*** Opening Records for this exercise ***

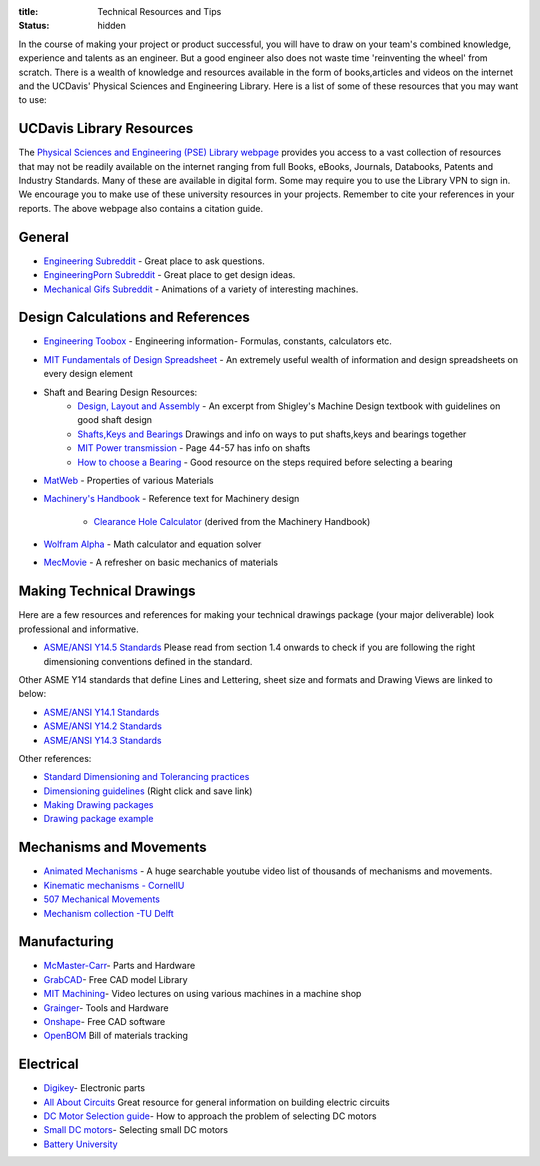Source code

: :title: Technical Resources and Tips
:status: hidden

In the course of making your project or product successful, you will have to
draw on your team's combined knowledge, experience and talents as an engineer.
But a good engineer also does not waste time 'reinventing the wheel' from
scratch. There is a wealth of knowledge and resources available in the form of
books,articles and videos on the internet and the UCDavis' Physical Sciences and Engineering Library.  Here is a list of some of these
resources that you may want to use:

UCDavis Library Resources
-------------------------

The `Physical Sciences and Engineering (PSE) Library webpage`_ provides you access to a vast collection of resources that may not be readily available on the internet ranging from full Books, eBooks, Journals, Databooks, Patents and Industry Standards. Many of these are available in digital form. Some may require you to use the Library VPN to sign in. We encourage you to make use of these university resources in your projects. Remember to cite your references in your reports. The above webpage also contains a citation guide.

.. _Physical Sciences and Engineering (PSE) Library webpage: https://www.library.ucdavis.edu/guide/mechanical-aerospace-engineering/

General
-------

- `Engineering Subreddit <https://www.reddit.com/r/engineering>`_ - Great place to ask questions.
- `EngineeringPorn Subreddit <https://www.reddit.com/r/EngineeringPorn/>`_ - Great place to get design ideas.
- `Mechanical Gifs Subreddit <https://www.reddit.com/r/mechanical_gifs/>`_ -
  Animations of a variety of interesting machines.

Design Calculations and References
----------------------------------

- `Engineering Toobox`_ - Engineering information- Formulas, constants, calculators etc.
- `MIT Fundamentals of Design Spreadsheet`_ - An extremely useful wealth of information and design spreadsheets on every design element
- Shaft and Bearing Design Resources:
   - `Design, Layout and Assembly <http://eng.sut.ac.th/me/2014/document/MachineDesign1/document/Ch_7.pdf>`_  - An excerpt from Shigley's Machine Design textbook with guidelines on good shaft design 
   - `Shafts,Keys and Bearings <http://www.ncedaust.org/pdf/ENGG1000_PROJ5_Shafts-Bearings.pdf>`_ Drawings and info on ways to put shafts,keys and bearings together
   - `MIT Power transmission <http://pergatory.mit.edu/resources/FUNdaMENTALs%20Book%20pdf/FUNdaMENTALs%20Topic%205.PDF>`_ - Page 44-57 has info on shafts
   - `How to choose a Bearing <http://www.robot-and-machines-design.com/en/Articles/Mechanics/Tips-Guides/266-Bearing-Selection-How-To-Choose-A-Bearing.html>`_ - Good resource on the steps required before selecting a bearing
   
- `MatWeb`_ - Properties of various Materials
- `Machinery's Handbook`_ - Reference text for Machinery design

   - `Clearance Hole Calculator`_ (derived from the Machinery Handbook)

- `Wolfram Alpha`_ - Math calculator and equation solver
- `MecMovie`_ - A refresher on basic mechanics of materials


.. _Engineering Toobox: http://www.engineeringtoolbox.com/
.. _MIT Fundamentals of Design Spreadsheet: http://pergatory.mit.edu/resources/FUNdaMENTALS.html
.. _MatWeb: http://www.matweb.com/
.. _Machinery's Handbook: https://www.amazon.com/Machinerys-Handbook-Toolbox-Erik-Oberg/dp/0831130911/ref=dp_ob_title_bk
.. _Clearance Hole Calculator: http://www.amesweb.info/Screws/ClearanceHolesInchFasteners.aspx
.. _Wolfram Alpha: https://www.wolframalpha.com/
.. _MecMovie: http://web.mst.edu/~mecmovie/

Making Technical Drawings
-------------------------

Here are a few resources and references for making your technical drawings package (your major deliverable) look professional and informative.

- `ASME/ANSI Y14.5 Standards <https://tutorialcadcam.files.wordpress.com/2016/03/asme-y14-5m-2009.pdf>`_ Please read from section 1.4 onwards to check if you are following the right dimensioning conventions defined in the standard. 

Other ASME Y14 standards that define Lines and Lettering, sheet size and formats and Drawing Views are linked to below:

- `ASME/ANSI Y14.1 Standards <http://gost-snip.su/download/asme_y14_12005_decimal_inch_drawing_sheet_size_and_format_re>`_
- `ASME/ANSI Y14.2 Standards <http://gost-snip.su/download/asme_y14_22008_line_conventions_and_lettering>`_
- `ASME/ANSI Y14.3 Standards <http://gost-snip.su/download/asme_y14_32003_multiview_and_sectional_view_drawings>`_

Other references:

- `Standard Dimensioning and Tolerancing practices  <https://engineering.pages.tcnj.edu/files/2012/02/dimensioning_and_tolerancing.pdf>`_

- `Dimensioning guidelines <http://www.ohio.edu/people/gb885811/531%20Final%20Site/.../Chapter7.DEMTOL1.pptx>`_ (Right click and save link)

- `Making Drawing packages <http://www.me.udel.edu/meeg304/08/ddp.pdf>`_

- `Drawing package example <https://www.csuchico.edu/mmem/documents/Department_Drawing_Standard.pdf>`_



Mechanisms and Movements
------------------------

- `Animated Mechanisms`_ - A huge searchable youtube video list of thousands of mechanisms and movements.
- `Kinematic mechanisms - CornellU`_
- `507 Mechanical Movements`_
- `Mechanism collection -TU Delft`_

.. _Animated Mechanisms: https://www.youtube.com/user/thang010146/videos
.. _Kinematic mechanisms - CornellU: http://kmoddl.library.cornell.edu/model.php
.. _507 Mechanical Movements: http://507movements.com/
.. _Mechanism collection -TU Delft: http://www.mechanisms.antonkb.nl/

Manufacturing
-------------

- `McMaster-Carr`_- Parts and Hardware
- `GrabCAD`_- Free CAD model Library
- `MIT Machining`_- Video lectures on using various machines in a machine shop
- `Grainger`_- Tools and Hardware
- `Onshape`_- Free CAD software
- `OpenBOM`_ Bill of materials tracking

.. _McMaster-Carr: https://www.mcmaster.com/
.. _MIT Machining: http://techtv.mit.edu/videos/142-machine-shop-1
.. _GrabCAD: https://grabcad.com/library?utm_campaign=workbench&utm_content=library_button&utm_medium=cta&utm_source=index
.. _Grainger: https://www.grainger.com/
.. _Onshape: https://www.onshape.com/edu/students
.. _OpenBOM: http://www.openbom.com/

Electrical
----------

- `Digikey`_- Electronic parts
- `All About Circuits`_ Great resource for general information on building electric circuits
- `DC Motor Selection guide`_- How to approach the problem of selecting DC motors
- `Small DC motors`_- Selecting small DC motors
- `Battery University`_

.. _Digikey: http://www.digikey.com/
.. _All About Circuits: https://www.allaboutcircuits.com/
.. _DC Motor Selection guide: http://www.micromo.com/technical-library/dc-motor-tutorials
.. _Small DC motors: https://cdn-learn.adafruit.com/downloads/pdf/adafruit-motor-selection-guide.pdf
.. _Battery University: http://batteryuniversity.com/learn/

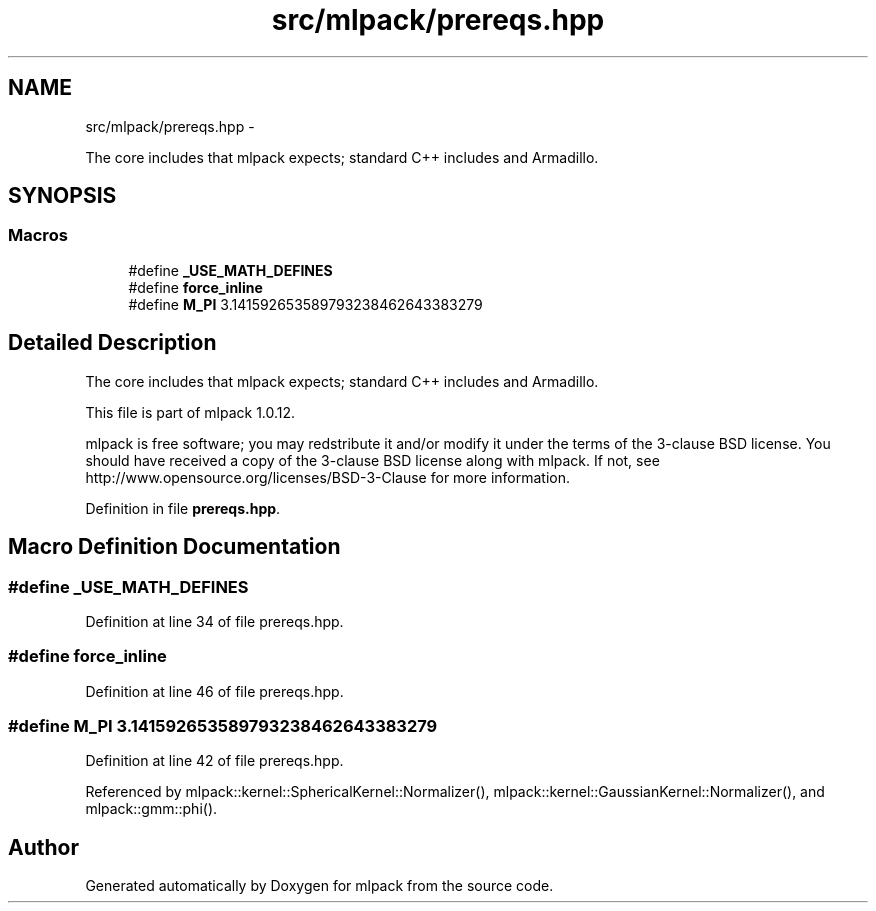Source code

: .TH "src/mlpack/prereqs.hpp" 3 "Sat Mar 14 2015" "Version 1.0.12" "mlpack" \" -*- nroff -*-
.ad l
.nh
.SH NAME
src/mlpack/prereqs.hpp \- 
.PP
The core includes that mlpack expects; standard C++ includes and Armadillo\&.  

.SH SYNOPSIS
.br
.PP
.SS "Macros"

.in +1c
.ti -1c
.RI "#define \fB_USE_MATH_DEFINES\fP"
.br
.ti -1c
.RI "#define \fBforce_inline\fP"
.br
.ti -1c
.RI "#define \fBM_PI\fP   3\&.141592653589793238462643383279"
.br
.in -1c
.SH "Detailed Description"
.PP 
The core includes that mlpack expects; standard C++ includes and Armadillo\&. 

This file is part of mlpack 1\&.0\&.12\&.
.PP
mlpack is free software; you may redstribute it and/or modify it under the terms of the 3-clause BSD license\&. You should have received a copy of the 3-clause BSD license along with mlpack\&. If not, see http://www.opensource.org/licenses/BSD-3-Clause for more information\&. 
.PP
Definition in file \fBprereqs\&.hpp\fP\&.
.SH "Macro Definition Documentation"
.PP 
.SS "#define _USE_MATH_DEFINES"

.PP
Definition at line 34 of file prereqs\&.hpp\&.
.SS "#define force_inline"

.PP
Definition at line 46 of file prereqs\&.hpp\&.
.SS "#define M_PI   3\&.141592653589793238462643383279"

.PP
Definition at line 42 of file prereqs\&.hpp\&.
.PP
Referenced by mlpack::kernel::SphericalKernel::Normalizer(), mlpack::kernel::GaussianKernel::Normalizer(), and mlpack::gmm::phi()\&.
.SH "Author"
.PP 
Generated automatically by Doxygen for mlpack from the source code\&.
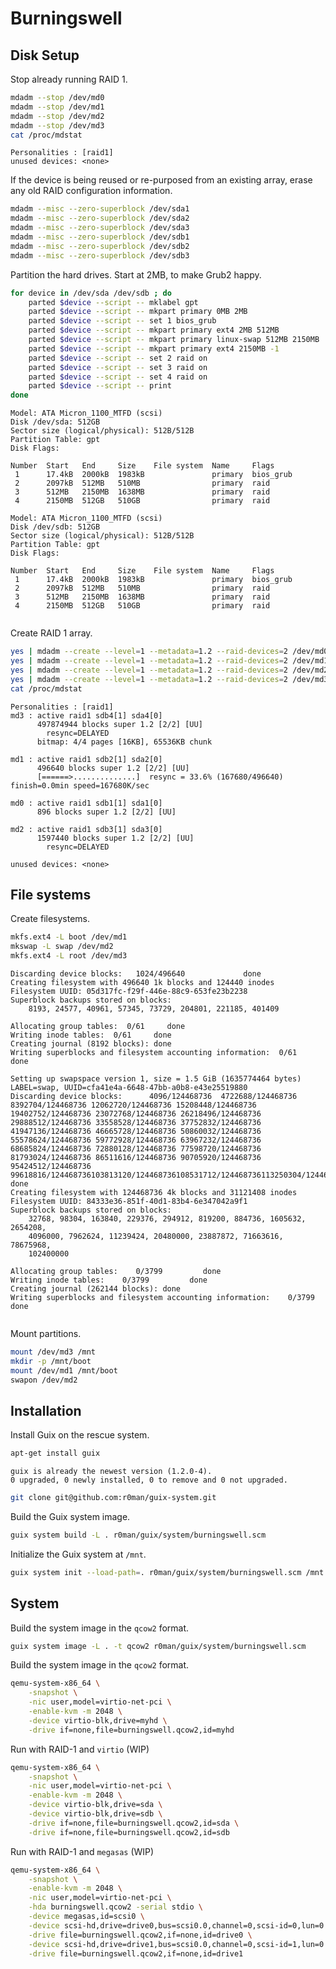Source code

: * Burningswell
** Disk Setup

Stop already running RAID 1.

#+begin_src sh :exports both :dir /ssh:root@burningswell.com:~ :results verbatim
  mdadm --stop /dev/md0
  mdadm --stop /dev/md1
  mdadm --stop /dev/md2
  mdadm --stop /dev/md3
  cat /proc/mdstat
#+end_src

#+RESULTS:
: Personalities : [raid1]
: unused devices: <none>

If the device is being reused or re-purposed from an existing array,
erase any old RAID configuration information.

#+begin_src sh :exports both :dir /ssh:root@burningswell.com:~ :results verbatim
  mdadm --misc --zero-superblock /dev/sda1
  mdadm --misc --zero-superblock /dev/sda2
  mdadm --misc --zero-superblock /dev/sda3
  mdadm --misc --zero-superblock /dev/sdb1
  mdadm --misc --zero-superblock /dev/sdb2
  mdadm --misc --zero-superblock /dev/sdb3
#+end_src

#+RESULTS:

Partition the hard drives. Start at 2MB, to make Grub2 happy.

#+begin_src sh :exports both :dir /ssh:root@burningswell.com:~ :results verbatim
  for device in /dev/sda /dev/sdb ; do
      parted $device --script -- mklabel gpt
      parted $device --script -- mkpart primary 0MB 2MB
      parted $device --script -- set 1 bios_grub
      parted $device --script -- mkpart primary ext4 2MB 512MB
      parted $device --script -- mkpart primary linux-swap 512MB 2150MB
      parted $device --script -- mkpart primary ext4 2150MB -1
      parted $device --script -- set 2 raid on
      parted $device --script -- set 3 raid on
      parted $device --script -- set 4 raid on
      parted $device --script -- print
  done
#+end_src

#+RESULTS:
#+begin_example
Model: ATA Micron_1100_MTFD (scsi)
Disk /dev/sda: 512GB
Sector size (logical/physical): 512B/512B
Partition Table: gpt
Disk Flags:

Number  Start   End     Size    File system  Name     Flags
 1      17.4kB  2000kB  1983kB               primary  bios_grub
 2      2097kB  512MB   510MB                primary  raid
 3      512MB   2150MB  1638MB               primary  raid
 4      2150MB  512GB   510GB                primary  raid

Model: ATA Micron_1100_MTFD (scsi)
Disk /dev/sdb: 512GB
Sector size (logical/physical): 512B/512B
Partition Table: gpt
Disk Flags:

Number  Start   End     Size    File system  Name     Flags
 1      17.4kB  2000kB  1983kB               primary  bios_grub
 2      2097kB  512MB   510MB                primary  raid
 3      512MB   2150MB  1638MB               primary  raid
 4      2150MB  512GB   510GB                primary  raid

#+end_example

Create RAID 1 array.

#+begin_src sh :exports both :dir /ssh:root@burningswell.com:~ :results verbatim
  yes | mdadm --create --level=1 --metadata=1.2 --raid-devices=2 /dev/md0 /dev/sda1 /dev/sdb1
  yes | mdadm --create --level=1 --metadata=1.2 --raid-devices=2 /dev/md1 /dev/sda2 /dev/sdb2
  yes | mdadm --create --level=1 --metadata=1.2 --raid-devices=2 /dev/md2 /dev/sda3 /dev/sdb3
  yes | mdadm --create --level=1 --metadata=1.2 --raid-devices=2 /dev/md3 /dev/sda4 /dev/sdb4
  cat /proc/mdstat
#+end_src

#+RESULTS:
#+begin_example
Personalities : [raid1]
md3 : active raid1 sdb4[1] sda4[0]
      497874944 blocks super 1.2 [2/2] [UU]
      	resync=DELAYED
      bitmap: 4/4 pages [16KB], 65536KB chunk

md1 : active raid1 sdb2[1] sda2[0]
      496640 blocks super 1.2 [2/2] [UU]
      [======>..............]  resync = 33.6% (167680/496640) finish=0.0min speed=167680K/sec

md0 : active raid1 sdb1[1] sda1[0]
      896 blocks super 1.2 [2/2] [UU]

md2 : active raid1 sdb3[1] sda3[0]
      1597440 blocks super 1.2 [2/2] [UU]
      	resync=DELAYED

unused devices: <none>
#+end_example
** File systems

Create filesystems.

#+begin_src sh :exports both :dir /ssh:root@burningswell.com:~ :results verbatim
  mkfs.ext4 -L boot /dev/md1
  mkswap -L swap /dev/md2
  mkfs.ext4 -L root /dev/md3
#+end_src

#+RESULTS:
#+begin_example
Discarding device blocks:   1024/496640             done
Creating filesystem with 496640 1k blocks and 124440 inodes
Filesystem UUID: 05d317fc-f29f-446e-88c9-653fe23b2238
Superblock backups stored on blocks:
	8193, 24577, 40961, 57345, 73729, 204801, 221185, 401409

Allocating group tables:  0/61     done
Writing inode tables:  0/61     done
Creating journal (8192 blocks): done
Writing superblocks and filesystem accounting information:  0/61     done

Setting up swapspace version 1, size = 1.5 GiB (1635774464 bytes)
LABEL=swap, UUID=cfa41e4a-6648-47bb-a0b8-e43e25519880
Discarding device blocks:      4096/124468736  4722688/124468736  8392704/124468736 12062720/124468736 15208448/124468736 19402752/124468736 23072768/124468736 26218496/124468736 29888512/124468736 33558528/124468736 37752832/124468736 41947136/124468736 46665728/124468736 50860032/124468736 55578624/124468736 59772928/124468736 63967232/124468736 68685824/124468736 72880128/124468736 77598720/124468736 81793024/124468736 86511616/124468736 90705920/124468736 95424512/124468736 99618816/124468736103813120/124468736108531712/124468736113250304/124468736117444608/124468736122163200/124468736                   done
Creating filesystem with 124468736 4k blocks and 31121408 inodes
Filesystem UUID: 84333e36-851f-40d1-83b4-6e347042a9f1
Superblock backups stored on blocks:
	32768, 98304, 163840, 229376, 294912, 819200, 884736, 1605632, 2654208,
	4096000, 7962624, 11239424, 20480000, 23887872, 71663616, 78675968,
	102400000

Allocating group tables:    0/3799         done
Writing inode tables:    0/3799         done
Creating journal (262144 blocks): done
Writing superblocks and filesystem accounting information:    0/3799         done

#+end_example

Mount partitions.

#+begin_src sh :exports both :dir /ssh:root@burningswell.com:~ :results verbatim
  mount /dev/md3 /mnt
  mkdir -p /mnt/boot
  mount /dev/md1 /mnt/boot
  swapon /dev/md2
#+end_src

#+RESULTS:

** Installation

Install Guix on the rescue system.

#+begin_src sh :exports both :dir /ssh:root@burningswell.com:~ :results verbatim
  apt-get install guix
#+end_src

#+RESULTS:
: guix is already the newest version (1.2.0-4).
: 0 upgraded, 0 newly installed, 0 to remove and 0 not upgraded.

#+begin_src sh :exports both :dir /ssh:root@burningswell.com:~ :results verbatim
  git clone git@github.com:r0man/guix-system.git
#+end_src

Build the Guix system image.

#+begin_src sh :exports both :dir /ssh:root@burningswell.com:~/guix-system :results verbatim
  guix system build -L . r0man/guix/system/burningswell.scm
#+end_src

Initialize the Guix system at =/mnt=.

#+begin_src sh :exports both :dir /ssh:root@burningswell.com:~/guix-system :results verbatim
  guix system init --load-path=. r0man/guix/system/burningswell.scm /mnt
#+end_src

** System

Build the system image in the =qcow2= format.

#+begin_src sh :exports both :results verbatim
  guix system image -L . -t qcow2 r0man/guix/system/burningswell.scm
#+end_src

Build the system image in the =qcow2= format.

#+begin_src sh
  qemu-system-x86_64 \
      -snapshot \
      -nic user,model=virtio-net-pci \
      -enable-kvm -m 2048 \
      -device virtio-blk,drive=myhd \
      -drive if=none,file=burningswell.qcow2,id=myhd
#+end_src

Run with RAID-1 and =virtio= (WIP)

#+begin_src sh
  qemu-system-x86_64 \
      -snapshot \
      -nic user,model=virtio-net-pci \
      -enable-kvm -m 2048 \
      -device virtio-blk,drive=sda \
      -device virtio-blk,drive=sdb \
      -drive if=none,file=burningswell.qcow2,id=sda \
      -drive if=none,file=burningswell.qcow2,id=sdb
#+end_src

Run with RAID-1 and =megasas= (WIP)

#+begin_src sh
  qemu-system-x86_64 \
      -snapshot \
      -enable-kvm -m 2048 \
      -nic user,model=virtio-net-pci \
      -hda burningswell.qcow2 -serial stdio \
      -device megasas,id=scsi0 \
      -device scsi-hd,drive=drive0,bus=scsi0.0,channel=0,scsi-id=0,lun=0 \
      -drive file=burningswell.qcow2,if=none,id=drive0 \
      -device scsi-hd,drive=drive1,bus=scsi0.0,channel=0,scsi-id=1,lun=0 \
      -drive file=burningswell.qcow2,if=none,id=drive1
#+end_src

*** Closing Records for this exercise ***

The word "pages" appears in some lines above. Return every one of those lines.

- `Standard Dimensioning and Tolerancing practices  <https://engineering.pages.tcnj.edu/files/2012/02/dimensioning_and_tolerancing.pdf>`_
      bitmap: 4/4 pages [16KB], 65536KB chunk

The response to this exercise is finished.